In de brief vraagt de VEA, als vereniging waarbinnen reclamebureaus, internetbureaus, mediabureaus, arbeidsmarkt-communicatiebureaus, pr-bureaus, brand activation bureaus en sponsoringbureaus samenwerken, de samenstelling van de commissie te heroverwegen en alsnog ruimte te maken voor de deskundigheid van haar achterban.

De dagbladpers is voor circa 50% afhankelijk van advertentie inkomsten, maar in de commissie bekleedt geen enkel deskundig persoon op dat gebied een zetel. De VEA ervaart het als teleurstellend te constateren dat voor de commissie uitsluitend personen zijn uitgenodigd met een achtergrond in of nauwe relatie tot het redactionele deel van de pers. In de commissie mist de VEA specifieke deskundigheid op het gebied van consumentengedrag, financiering, informatietechnologie en last but not least commerciële communicatie.

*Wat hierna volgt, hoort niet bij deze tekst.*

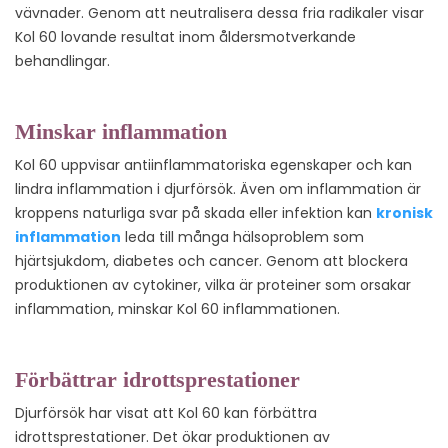
vävnader. Genom att neutralisera dessa fria radikaler visar
Kol 60 lovande resultat inom åldersmotverkande
behandlingar.
Minskar inflammation
Kol 60 uppvisar antiinflammatoriska egenskaper och kan
lindra inflammation i djurförsök. Även om inflammation är
kroppens naturliga svar på skada eller infektion kan
kronisk
inflammation
leda till många hälsoproblem som
hjärtsjukdom, diabetes och cancer. Genom att blockera
produktionen av cytokiner, vilka är proteiner som orsakar
inflammation, minskar Kol 60 inflammationen.
Förbättrar idrottsprestationer
Djurförsök har visat att Kol 60 kan förbättra
idrottsprestationer. Det ökar produktionen av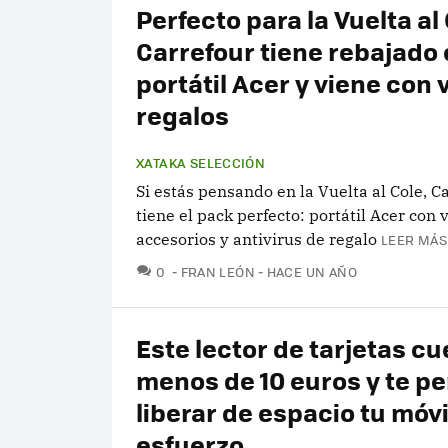
Perfecto para la Vuelta al 
Carrefour tiene rebajado 
portátil Acer y viene con 
regalos
XATAKA SELECCIÓN
Si estás pensando en la Vuelta al Cole, C
tiene el pack perfecto: portátil Acer con 
accesorios y antivirus de regalo
LEER MÁS
COMENTARIOS
0
FRAN LEÓN
HACE UN AÑO
Este lector de tarjetas cu
menos de 10 euros y te pe
liberar de espacio tu móvi
esfuerzo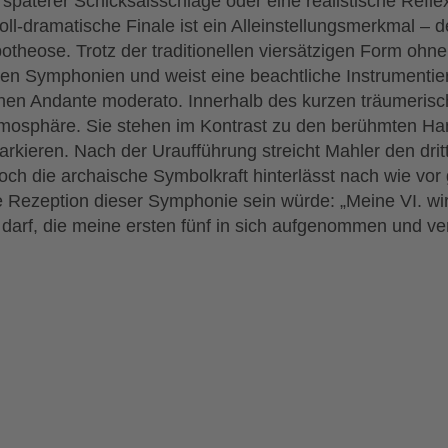
 späterer Schicksalsschläge oder eine realistische Refle
oll-dramatische Finale ist ein Alleinstellungsmerkmal 
potheose. Trotz der traditionellen viersätzigen Form oh
en Symphonien und weist eine beachtliche Instrumentier
chen Andante moderato. Innerhalb des kurzen träumeri
 Atmosphäre. Sie stehen im Kontrast zu den berühmten H
rkieren. Nach der Uraufführung streicht Mahler den dri
ch die archaische Symbolkraft hinterlässt nach wie vor
 Rezeption dieser Symphonie sein würde: „Meine VI. wir
arf, die meine ersten fünf in sich aufgenommen und ver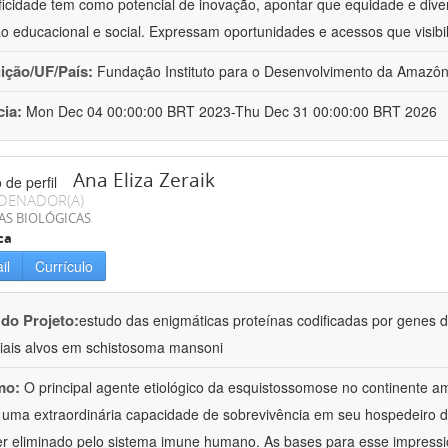
ficidade tem como potencial de inovação, apontar que equidade e dive
ão educacional e social. Expressam oportunidades e acessos que visibi
uição/UF/País:
Fundação Instituto para o Desenvolvimento da Amazônia
cia:
Mon Dec 04 00:00:00 BRT 2023-Thu Dec 31 00:00:00 BRT 2026
Ana Eliza Zeraik
DENADOR(A)
AS BIOLÓGICAS
ca
il
Currículo
 do Projeto:
estudo das enigmáticas proteínas codificadas por genes
iais alvos em schistosoma mansoni
mo:
O principal agente etiológico da esquistossomose no continente 
 uma extraordinária capacidade de sobrevivência em seu hospedeiro d
r eliminado pelo sistema imune humano. As bases para esse impres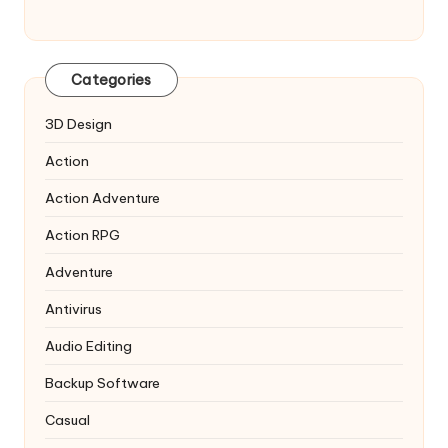
Categories
3D Design
Action
Action Adventure
Action RPG
Adventure
Antivirus
Audio Editing
Backup Software
Casual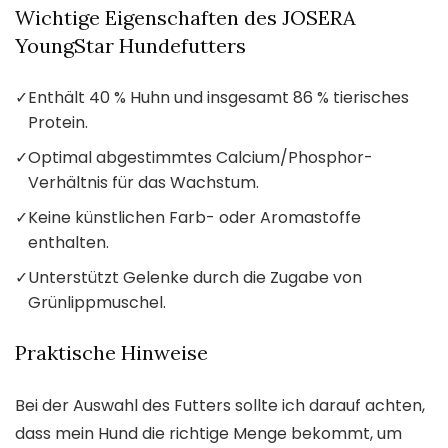
Wichtige Eigenschaften des JOSERA
YoungStar Hundefutters
✓
Enthält 40 % Huhn und insgesamt 86 % tierisches
Protein.
✓
Optimal abgestimmtes Calcium/Phosphor-
Verhältnis für das Wachstum.
✓
Keine künstlichen Farb- oder Aromastoffe
enthalten.
✓
Unterstützt Gelenke durch die Zugabe von
Grünlippmuschel.
Praktische Hinweise
Bei der Auswahl des Futters sollte ich darauf achten,
dass mein Hund die richtige Menge bekommt, um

Frans Blanchard, directeur van de VEA, noemt het bevreemdend en hoopt dat de minister de samenstelling van de commissie heroverweegt: "Met de gekozen eenzijdige samenstelling van de commissie kunnen nauwelijks werkelijk innovatieve gedachten worden verwacht. Volgens het jaarverslag van de Nederlandse Dagbladpers bedroeg de omzet van de dagbladen over 2007 1,7 miljard euro waarvan ruim 810 miljoen euro afkomstig uit advertentie-inkomsten. Er is dus een duidelijk gedeeld belang van de reclamewereld bij de toekomst van de Nederlandse Dagbladpers."

Voor het innovatiefonds heeft Plasterk 8 miljoen euro beschikbaar. De bewuste commissie heeft drie maanden de tijd om Minister Plasterk te adviseren over de media die in aanmerking komen voor het fonds, wat de criteria dienen te zijn en hoe de besluitvorming dient te verlopen. Daarnaast heeft de commissie maximaal zes maanden om de toekomst van de krantensector te onderzoeken. De Nederlandse gedrukte media kampen - net als pers in het buitenland - met dalende oplagen, teruglopende advertentie-inkomsten, problemen met de bezorging en hoge rendementseisen waar de uitgeverijen aan moeten voldoen.